El miércoles, poco después del puñetazo, los medios comenzaron a informar de que el agresor del presidente del gobierno era de Mocedades. «¿De Mocedades?», pensé extrañado. «De Mocedades Galeguistas», me contestaron los medios. Y me explicaron que se trataba de un grupo político vinculado al nacionalismo gallego. A mí me pareció muy mal. Lo del puñetazo. Y también que se diese esa apropiación del nombre de Mocedades, que son una gente estupenda que lleva toda la vida formando en línea y cantando canciones bonitas y algo tristes.
Quizá me digan que ‘mocedad’ en gallego significa ‘juventud’ y que qué culpa tienen de eso los jóvenes gallegos. Yo les diré entonces que no hay excusas, que ‘mocedad’ significa lo mismo en castellano. Aquí ustedes me dirán que están perdiendo el hilo. Y yo les diré que lo que tienen que hacer los jóvenes gallegos es tener más respeto por los clásicos bilbaínos. Nosotros no llamamos ‘Juan Pardo’ a las juventudes de ningún partido. Y no voy a seguir por ahí. Porque estas rencillas territoriales las carga el diablo. También porque acabo de darme cuenta de que, en unas pocas líneas, he hablado ya con los medios y con ustedes, los lectores. Que ambos me hayan contestado me hace sospechar que necesito vacaciones.
Por otro lado, no es lógico que me afecte tanto que se tome el nombre de Mocedades en vano. Nunca les he visto en directo, no tengo sus discos, no podría decir que es un grupo que me gusta. Sin embargo, me doy cuenta de que Mocedades es una de esas cosas que siempre ha estado ahí. Y estaba bien que así fuese. Sonaban de fondo. Al principio, con sus barbas y sus vestidos estampados, como recién huidos de la Casa de la Pradera. Después con sus esmóquines y sus túnicas refulgentes, con una orquesta detrás.

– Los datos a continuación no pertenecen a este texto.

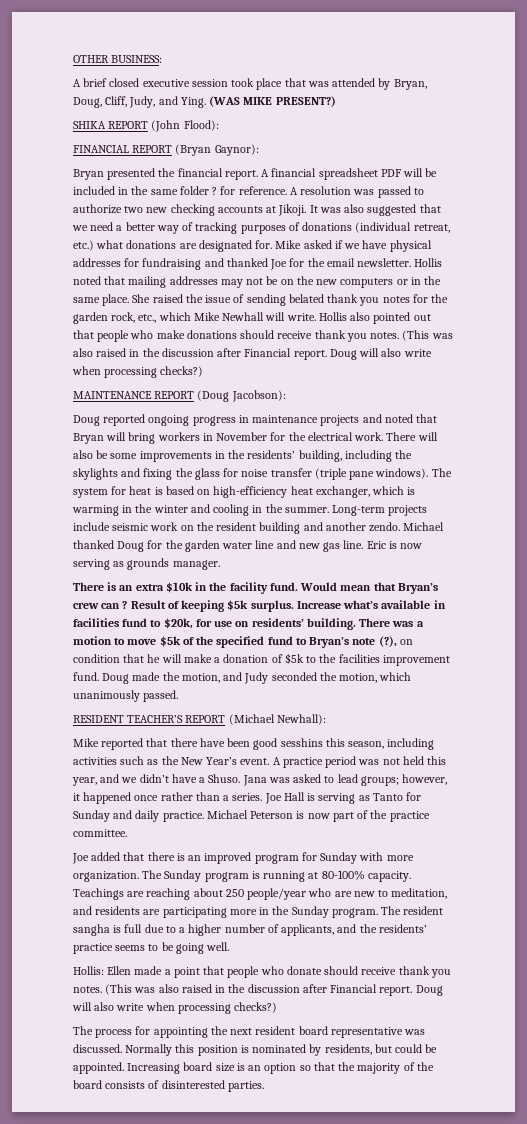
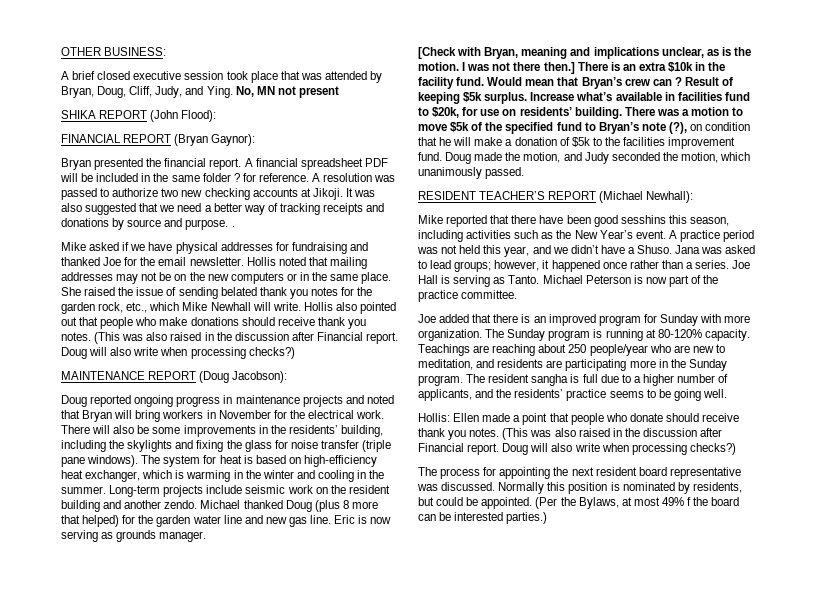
[209,96,336,107] (WAS MIKE PRESENT?) -> [235,86,339,98] No, MN not present
[240,222,450,234] [73,240,273,252] purposes of donations (individual retreat, etc.) what donations are designated for. -> [323,203,385,215] [61,218,235,230] receipts and donations by source and purpose. . //
(145, 546) none -> [314,500,378,512] [61,515,120,527] (plus 8 more that helped)
(220, 565) none -> [418,47,751,59] [418,62,575,74] [Check with Bryan, meaning and implications unclear, as is the motion. I was not there then.]
[372,792,422,801] [73,810,204,822] Tanto for Sunday and daily practice. -> [508,275,540,284] Tanto.
[321,870,365,880] 80-100% -> [657,329,702,338] 80-120%
[127,1062,434,1074] [73,1080,264,1092] Increasing board size is an option so that the majority of the board consists of disinterested parties. -> [535,497,740,509] [418,512,548,524] (Per the Bylaws, at most 49% f the board can be interested parties.)

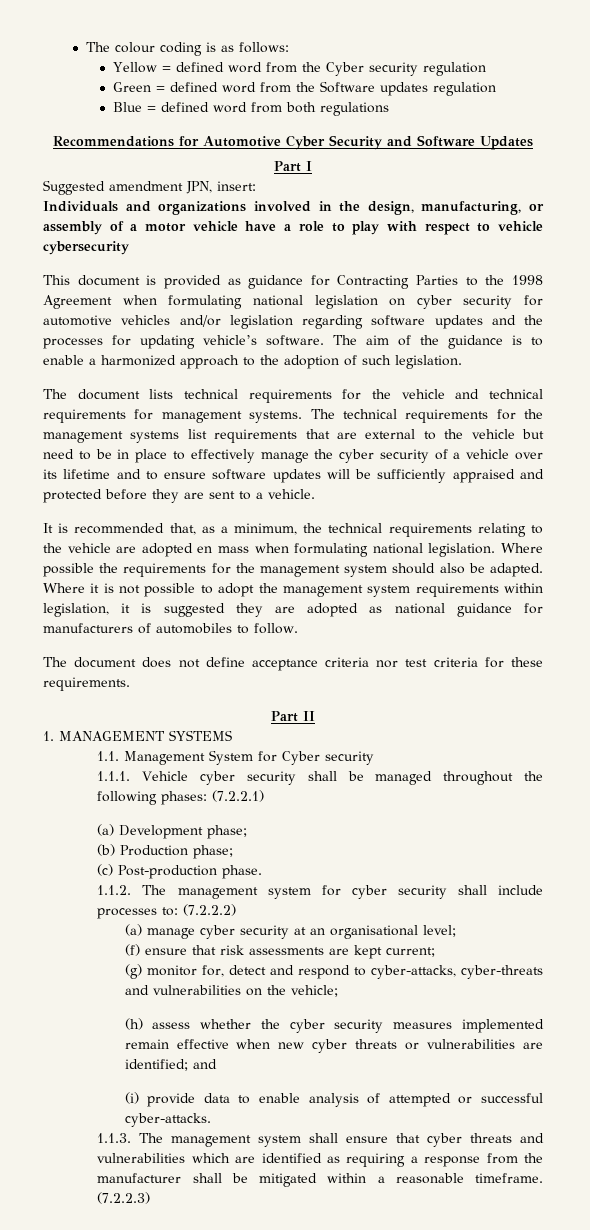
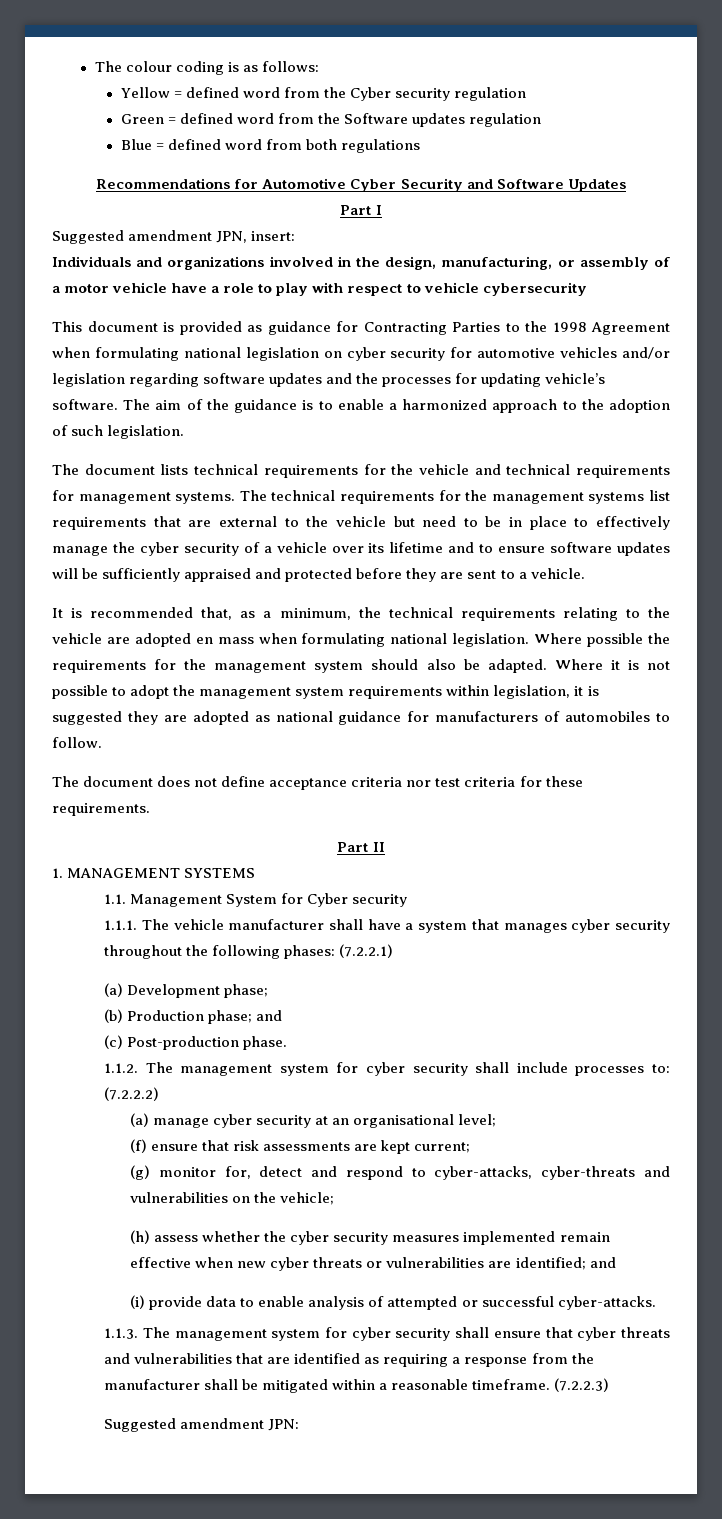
[142,771,433,785] Vehicle cyber security shall be managed -> [141,919,671,933] The vehicle manufacturer shall have a system that manages cyber security
(234, 852) none -> [256,1010,283,1021] and
(302, 1141) none -> [324,1327,451,1341] for cyber security
[191,1153,230,1163] which -> [236,1353,264,1364] that
(151, 1198) none -> [104,1418,300,1432] // Suggested amendment JPN:

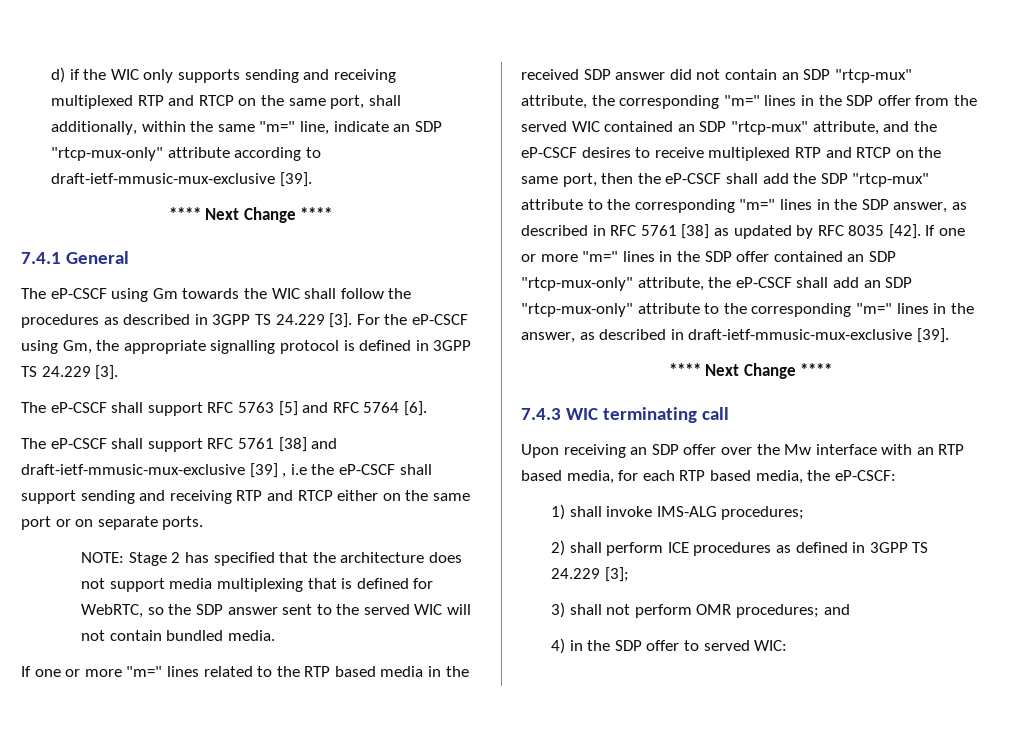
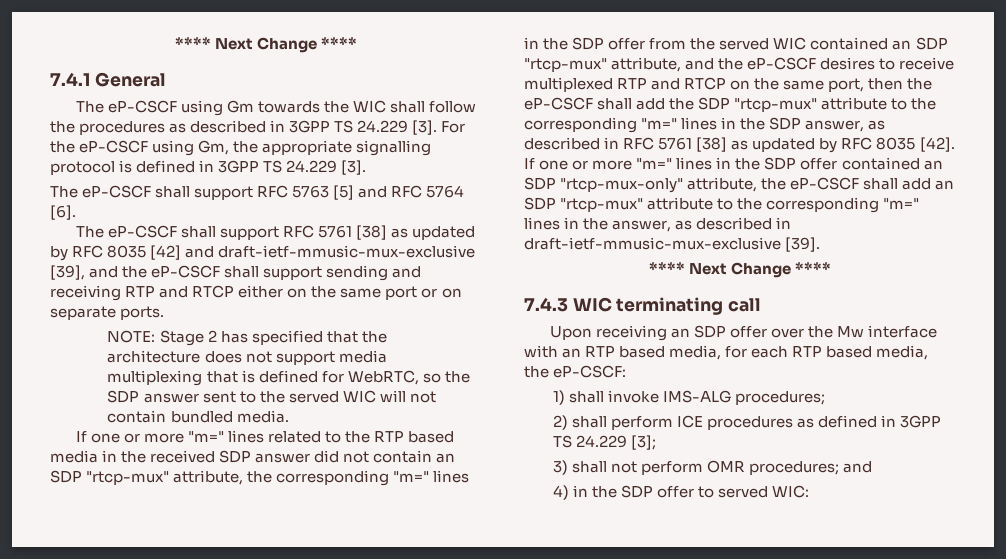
[51,67,396,83] [51,95,401,109] [51,121,442,135] [51,147,321,161] [51,172,312,187] d) if the WIC only supports sending and receiving multiplexed RTP and RTCP on the same port, shall additionally, within the same "m=" line, indicate an SDP "rtcp-mux-only" attribute according to draft-ietf-mmusic-mux-exclusive [39]. // -> (174, 43) none
[311,438,338,449] [21,463,307,478] and draft-ietf-mmusic-mux-exclusive [39] , i.e -> [391,226,476,240] [50,245,476,261] [50,265,119,280] as updated by RFC 8035 [42] and draft-ietf-mmusic-mux-exclusive [39], and
[521,303,633,317] "rtcp-mux-only" -> [560,198,644,212] "rtcp-mux"

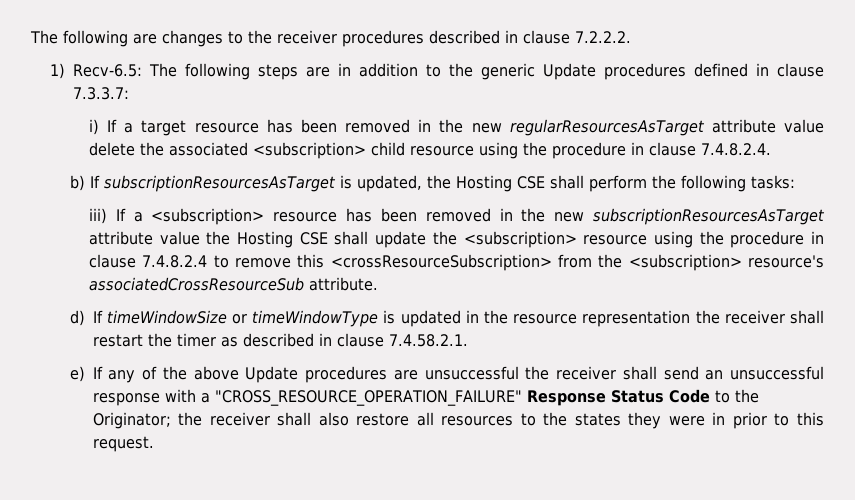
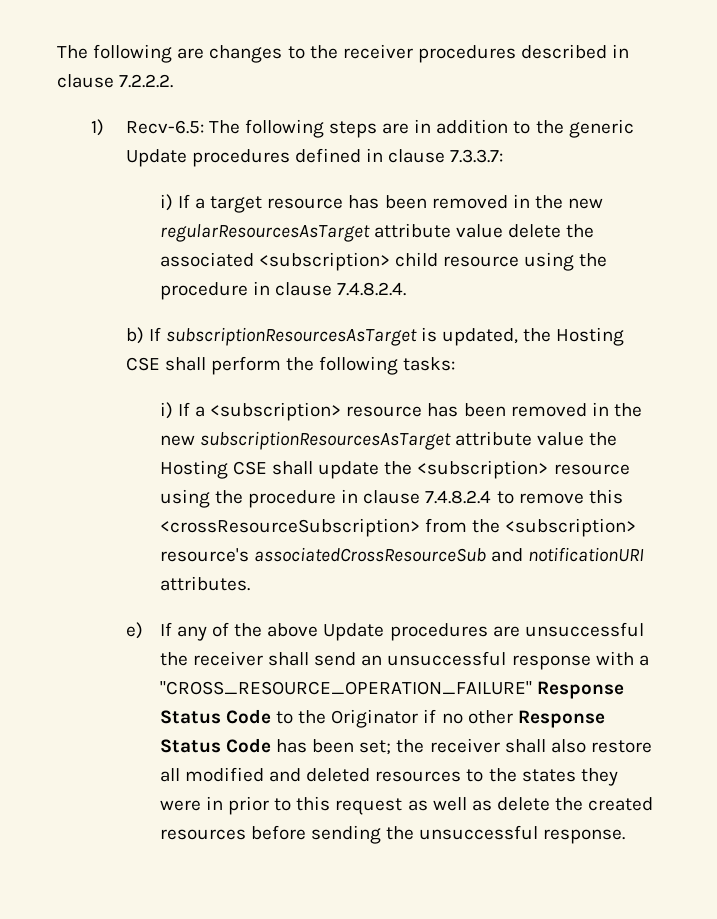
[89,208,108,224] iii) -> [159,402,173,419] i)
[309,277,379,291] [69,310,824,327] [92,333,468,347] attribute. // d) If timeWindowSize or timeWindowType is updated in the resource representation the receiver shall restart the timer as described in clause 7.4.58.2.1. -> [491,547,645,562] [159,576,250,591] and notificationURI attributes.
[92,412,171,429] Originator; -> [331,709,605,728] [159,738,392,755] Originator if no other Response Status Code has been set;
(434, 419) none -> [184,767,371,782] modified and deleted
[92,436,154,452] request. -> [335,797,654,815] [159,825,626,844] request as well as delete the created resources before sending the unsuccessful response.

Más tarde, en algún momento, Mocedades se dividió por una especie de miosis musical y comenzó a disgregarse en un número cambiante y complejo de formaciones: Sergio y Estibaliz, el Consorcio, Txarango, Mocedades, Mocedades, Mocedades… Yo nunca llegué a saber con exactitud quién estaba en cada grupo, pero no importaba. Para mí, Mocedades es una unidad eterna y conceptual en la que hay un número aleatorio de miembros perfectamente afinados de la familia Uranga. Con eso me basta. Con eso y con que de vez en cuando suene alguna de sus canciones.
«Eres tú», por ejemplo. Una de las canciones más conocidas de la música popular española. La habremos oído millones de veces. Deberíamos odiarla. Pero, ¿cómo odiar ‘Eres tú’? Suena en la radio y te pones contento y a hacer voces. Nadie puede resistirse a cantar el «uh-uh-uh-uh-uuh-uh» que hace Amaya -en Mocedades, de algún modo, siempre canta Amaya- al final del estribillo, ya saben, justo antes de «en mi vida algo así eres tú».
«¿Pero a este le gusta ahora Mocedades?» Hey, puedo volver a oírles. La respuesta es: no exactamente. A mí me gustan los Clash. Pero mi madre no tarareaba ‘White riot’. Y cuando veo una foto antigua de los Clash no creo ver una vieja foto familiar. Y en la voz de Joe Strummer detecto inflexiones que me hacen regresar a mi juventud, pero no a mi casa. Hay algo más. Hace unos meses murió Sergio Blanco. Nunca lo vi en persona, jamás hablé con él. Pero me caía de miedo. Sucede en ocasiones: te das cuenta de que una figura pública te cae bien y comienzas a fijarte en ella, a lo largo de los años, buscándole el doblez. Muy pocas veces terminas entendiendo que no lo hay, que es como parece. En este caso, alguien que posee la inteligencia y la bondad, quizá lo mejor que se puede poseer. Yo era amigo de Sergio muy de lejos, sin que él lo supiera. Su muerte me causó pena, me pareció mal. Y ahora pienso que no es poca cosa. Me refiero a que alguien con quien tu vida se cruza de un modo tan tangencial llegue a sentir tu muerte. Solo quería decirlo.